Patient Safety Beat: How can we best engage patients around the safety and quality of care?

Dr. Mahaniah: In my experience, most people don’t use safety data when choosing providers. If a clinician speaks their language, they almost don't care how they perform on safety or outcome metrics. It’s more likely that people say, “I don't want to go to that clinic because nobody speaks my language or because the first time I went there, people yelled at me. I don't want to go there anymore.”

In the policy realm, I think medicine is in a place where economists were 20 years ago, when they assumed everybody made rational economic decisions. Now we know that’s not the case. In medicine, we would like to assume that people know they're the agents of their own health care, but there are many reasons why most patients don’t feel that way.

I can understand why, if an error or even a near miss occurs in the care I provide, a patient might not say anything. Many would feel it’s not their place to complain.

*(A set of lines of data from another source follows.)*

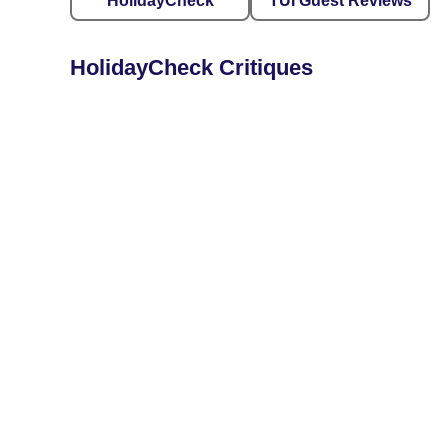
HolidayCheck
TUI Guest Reviews
HolidayCheck Critiques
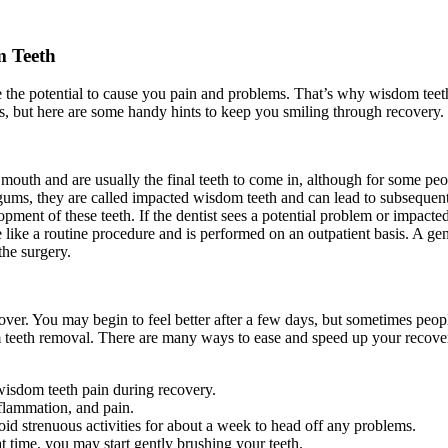
m Teeth
ve the potential to cause you pain and problems. That’s why wisdom te
s, but here are some handy hints to keep you smiling through recovery.
mouth and are usually the final teeth to come in, although for some peo
 gums, they are called impacted wisdom teeth and can lead to subseque
pment of these teeth. If the dentist sees a potential problem or impac
e like a routine procedure and is performed on an outpatient basis. A g
the surgery.
ver. You may begin to feel better after a few days, but sometimes peop
m teeth removal. There are many ways to ease and speed up your recovery
 wisdom teeth pain during recovery.
nflammation, and pain.
void strenuous activities for about a week to head off any problems.
at time, you may start gently brushing your teeth.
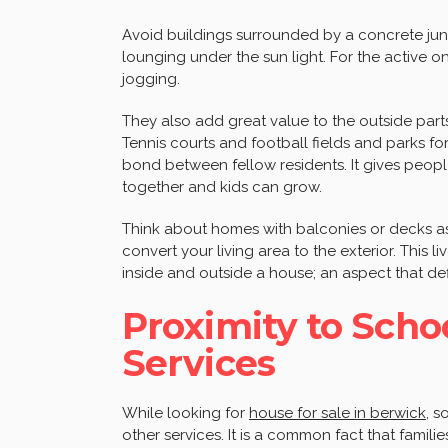
Avoid buildings surrounded by a concrete jun
lounging under the sun light. For the active o
jogging.
They also add great value to the outside par
Tennis courts and football fields and parks f
bond between fellow residents. It gives peopl
together and kids can grow.
Think about homes with balconies or decks as w
convert your living area to the exterior. This 
inside and outside a house; an aspect that de
Proximity to Scho
Services
While looking for
house for sale in berwick
, s
other services. It is a common fact that famil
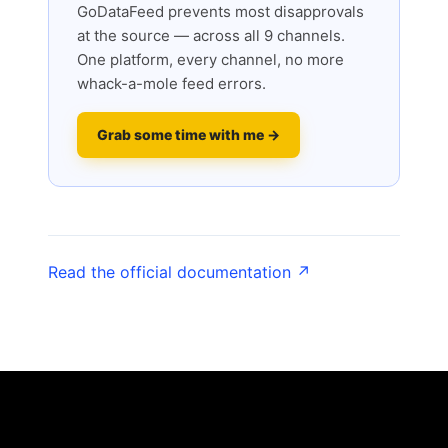
GoDataFeed prevents most disapprovals
at the source — across all 9 channels.
One platform, every channel, no more
whack-a-mole feed errors.
Grab some time with me →
Read the official documentation ↗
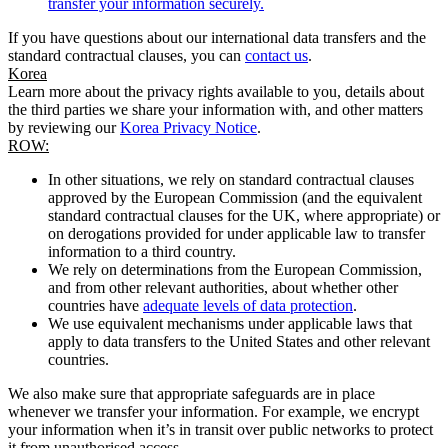
transfer your information securely.
If you have questions about our international data transfers and the
standard contractual clauses, you can
contact us
.
Korea
Learn more about the privacy rights available to you, details about
the third parties we share your information with, and other matters
by reviewing our
Korea Privacy Notice
.
ROW:
In other situations, we rely on standard contractual clauses
approved by the European Commission (and the equivalent
standard contractual clauses for the UK, where appropriate) or
on derogations provided for under applicable law to transfer
information to a third country.
We rely on determinations from the European Commission,
and from other relevant authorities, about whether other
countries have
adequate levels of data protection
.
We use equivalent mechanisms under applicable laws that
apply to data transfers to the United States and other relevant
countries.
We also make sure that appropriate safeguards are in place
whenever we transfer your information. For example, we encrypt
your information when it’s in transit over public networks to protect
it from unauthorised access.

I’d rather protect patients by building safety into systems than ask them to speak up. Safety has to be embedded at a system level to have maximal impact.

Patient Safety Beat: A key tenet of the Roadmap to Health Care Safety is that a systematic focus on solving problems will also help address other challenges, such as workforce burnout and racial disparities. How might organizations reframe their work so that these are not seen as competing priorities?

To address equity, burnout and safety, it’s more effective to think about improving processes than having big ideas.

Dr. Mahaniah: There are different ways to approach this problem of prioritization. I recognize that it's very human for people to take comfort in doing the things they know how to do and avoid the hard problems. There are very few experts who can say, for example, “I know exactly what’s needed to move this institution so that in five years, it's a totally equitable institution.”

To address equity, burnout and safety, it’s more effective to think about improving processes than having big ideas. Also, these problems are interrelated. Take burnout, for example. Moral injury — where clinicians either have to do things they know are not optimal or can't do the thing that they think is ideal — is known to contribute to staff burnout and also can lead to patient harm. On paper, these are separate problems that require big systemic changes. But when you start untangling one thread, you may begin to see improvement elsewhere. These things all tie together. Promoting safe culture and outcomes may also lead to a more satisfied workforce and allow you to address problems like health inequities.

Patient Safety Beat: Now that COVID-19 is more manageable, many aspects of health care face an inflection point. How are you thinking about patient safety, especially at the leadership level, at this time?

Dr. Mahaniah: Obvious and important safety risks, like wrong patient surgery or serious medication errors, pop into our consciousness sporadically. But much of the time, issues of patient safety disappear unexamined in daily practice. Lean training uses “rocks in the riverbed” as a metaphor for these hidden problems. By lowering the water level, we can reveal submerged rocks and begin to remove them.

Everyone working in health care, especially those in leadership positions, must work to lower the water level and make our rocks — our patient safety threats — explicit and visible.

Eating vegetables or flossing your teeth are other metaphors for this. What really matters is the daily discipline of doing things consistently for years and years. I think patient safety falls into that category. There's no secret sauce. You have to pay attention on a daily basis and gradually work to lower the water level and find the rocks. You go from addressing one thing to the next, to the next, to the next, putting in place systemic processes that will lead to your institution being safer for everyone.